As the landscape evolves, asset managers are increasingly exploring private funds, which, while opaque, offer the potential for higher fees compared to public market funds. Leading firms like BlackRock, KKR, and Carlyle Group in the U.S., alongside Amundi and Schroders in Europe, are spearheading this shift towards private equity and unlisted assets, navigating the associated risks of valuation and liquidity.
Consolidation in asset management is viewed as a viable growth strategy, presenting fewer complexities than banking mergers, which often face greater regulatory and political hurdles. Amundi, having grown through strategic acquisitions, now stands as the leading European asset manager with 2,192 billion euros in assets as of September. The firm continues to expand, acquiring companies like Swiss asset manager Alpha Associates and German fintech Aixigo, while also forming partnerships to enhance its offerings.
Recent years have witnessed notable transactions, including La Banque Postale’s transfer of its bond management to Ostrum AM and NN Group’s sale of NN Investment Partners to Goldman Sachs.
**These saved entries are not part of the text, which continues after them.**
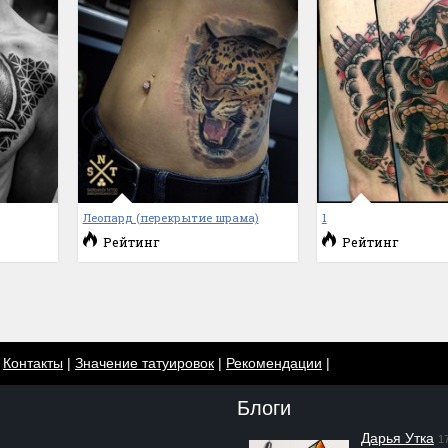
Леопард (перекрытие шрама)
1
Рейтинг
Рейтинг
|
Контакты
|
Значение татуировок
|
Рекомендации
|
Блоги
Дарья Утка
1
The ongoing negotiations for the merger of Credit Suisse and UBS’s asset management divisions further illustrate the consolidation trend.
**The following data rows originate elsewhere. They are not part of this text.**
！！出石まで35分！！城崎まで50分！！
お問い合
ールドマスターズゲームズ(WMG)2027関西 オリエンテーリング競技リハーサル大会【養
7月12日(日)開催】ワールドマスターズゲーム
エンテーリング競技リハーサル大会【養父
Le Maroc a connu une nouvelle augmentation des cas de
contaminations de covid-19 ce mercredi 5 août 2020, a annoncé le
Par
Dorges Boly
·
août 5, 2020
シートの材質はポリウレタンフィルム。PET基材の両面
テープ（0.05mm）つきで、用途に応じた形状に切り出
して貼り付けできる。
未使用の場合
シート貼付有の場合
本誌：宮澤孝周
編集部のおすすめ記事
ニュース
This year, smaller players are also feeling the pressure, leading to a wave of acquisitions by larger groups, including Groupama AM’s acquisition of Inocap Gestion and La Française AM’s partnership with Crédit Mutuel AM. Additionally, smaller firms are merging to strengthen their positions, as seen in the mergers of Montpensier Finance and Arbevel and the absorption of Tocqueville Finance by La Financière de l’Échiquier.